According to Liberty Hangout’s complaint, Kent State policy on “non-university affiliated speakers” requires the sponsoring student group to “be responsible for all expenses and damages incurred to the university,” including security costs. The group sought to bring in Kaitlin Bennett, the founder and former president of the group. Bennett is a noted Second Amendment activist, having led a rally at Kent State in September that required a large law enforcement presence due to violent threats and significant protests, costing the school an estimated $65,000 in security.
In its lawsuit, the group alleges Kent State considered this history in calculating the fee for hosting an event featuring Bennett. Liberty Hangout claims that Kent State counsel cited this event as a major factor in its decision, which was not constrained or guided by any university policy establishing criteria for determinations on security costs. Since the group could not pay the fee, the event could not go forward; thus, the university’s imposition of the security fee stifled the group’s expression.
In a ruling on Nov. 16, the United States District Court for the Northern District of Ohio agreed with the group in granting its request for a temporary restraining order blocking Kent State from imposing the fee. Judge John Adams stated during the hearing, “We can’t allow protestors to shift the [financial] burden to the speaker and her organization.” After the ruling, Kent State agreed to provide security free of charge for the event, which went off without a hitch.
Liberty Hangout’s victory demonstrates the folly of open-ended university security fee policies. It’s well-settled law that universities cannot saddle student groups with the costs of security when the sum is based on the content of their speech or the expected reaction to their expression. As the Supreme Court of the United States has proclaimed, the First Amendment protects “[t]hose wishing to express views unpopular with bottle throwers.” It explained: “Speech cannot be financially burdened, any more than it can be punished or banned, simply because it might offend a hostile mob.” State universities such as Kent State must instead use content-neutral policies with concrete criteria when accessing security costs.
Additionally, when universities attempt to impose viewpoint-based security fees on student groups, they abandon their obligations to uphold student free speech rights and ensure campus safety.
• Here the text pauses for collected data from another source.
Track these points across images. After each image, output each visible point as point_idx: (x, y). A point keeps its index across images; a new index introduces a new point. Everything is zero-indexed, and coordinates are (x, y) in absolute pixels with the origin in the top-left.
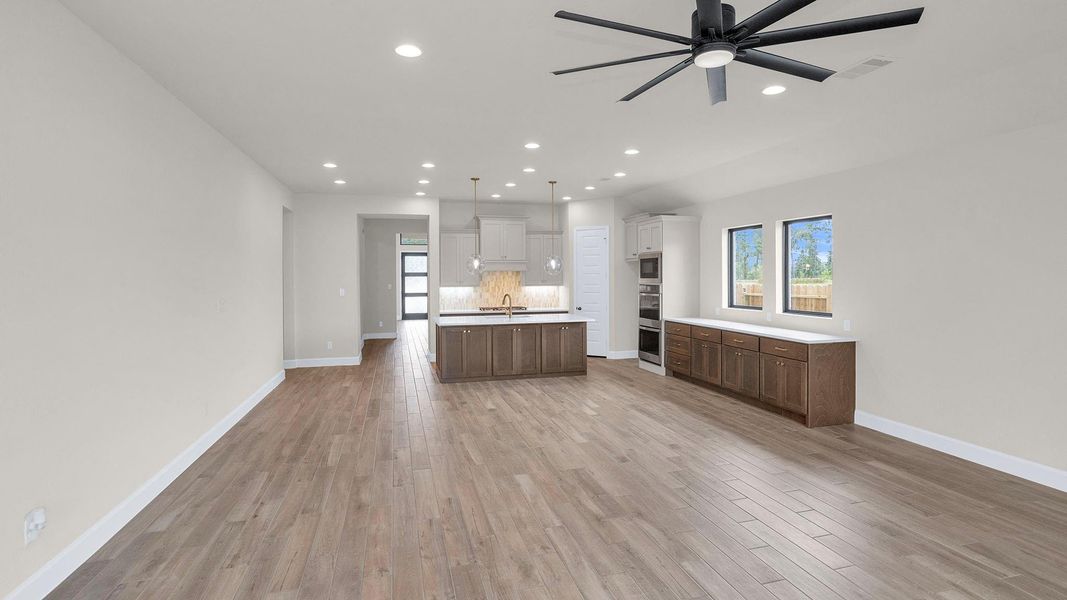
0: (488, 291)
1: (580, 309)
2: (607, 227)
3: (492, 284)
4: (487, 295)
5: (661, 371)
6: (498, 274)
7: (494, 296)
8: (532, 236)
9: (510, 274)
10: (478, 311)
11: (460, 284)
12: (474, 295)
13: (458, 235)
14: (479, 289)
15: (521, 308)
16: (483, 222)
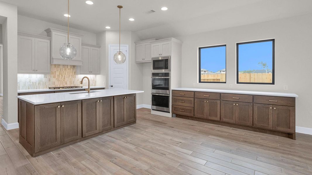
0: (54, 77)
1: (112, 86)
2: (128, 46)
3: (57, 73)
4: (54, 80)
5: (169, 115)
6: (61, 67)
7: (58, 80)
8: (84, 47)
9: (69, 67)
10: (48, 90)
11: (35, 72)
12: (44, 80)
13: (33, 39)
14: (48, 76)
15: (76, 87)
16: (54, 33)
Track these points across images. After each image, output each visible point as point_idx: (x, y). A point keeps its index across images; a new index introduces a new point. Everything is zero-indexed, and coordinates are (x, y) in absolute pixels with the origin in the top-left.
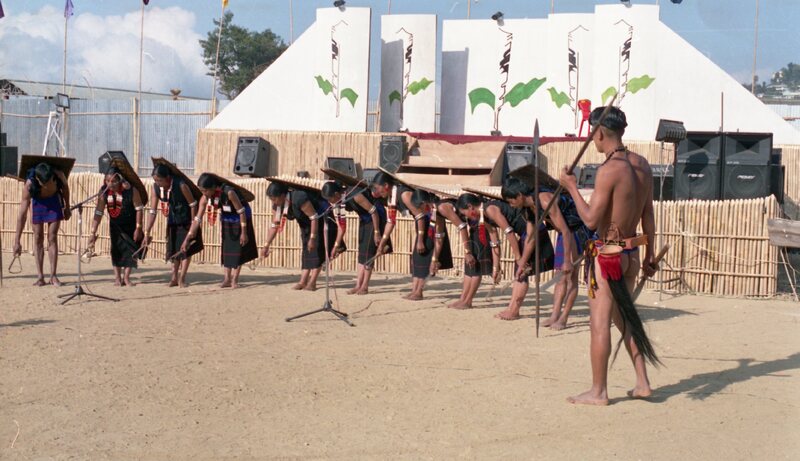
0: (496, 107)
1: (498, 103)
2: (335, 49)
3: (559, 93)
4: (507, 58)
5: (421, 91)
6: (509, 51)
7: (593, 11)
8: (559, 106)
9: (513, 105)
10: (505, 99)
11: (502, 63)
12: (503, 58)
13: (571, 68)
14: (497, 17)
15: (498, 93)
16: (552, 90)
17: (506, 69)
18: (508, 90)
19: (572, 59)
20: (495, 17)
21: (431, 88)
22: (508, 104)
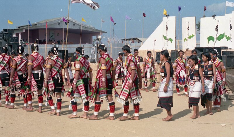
0: (215, 41)
1: (215, 40)
2: (167, 28)
3: (227, 36)
4: (217, 27)
5: (192, 38)
6: (218, 25)
7: (232, 13)
8: (228, 40)
9: (219, 41)
10: (217, 39)
11: (216, 29)
12: (216, 27)
13: (230, 29)
14: (214, 16)
15: (215, 37)
16: (226, 36)
17: (217, 30)
18: (218, 36)
19: (231, 27)
20: (213, 16)
21: (195, 37)
22: (218, 40)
Considering that many universities are billion-dollar institutions bound by the law or their own policies to protect First Amendment freedoms, it is the university — not the student group — that must be the final guarantor of the security required for students to exercise these freedoms.
We’re glad to see the federal court get it right here, and we encourage universities with unduly-restrictive security fees policies to consider revisions, lest they end up on the losing side of a lawsuit.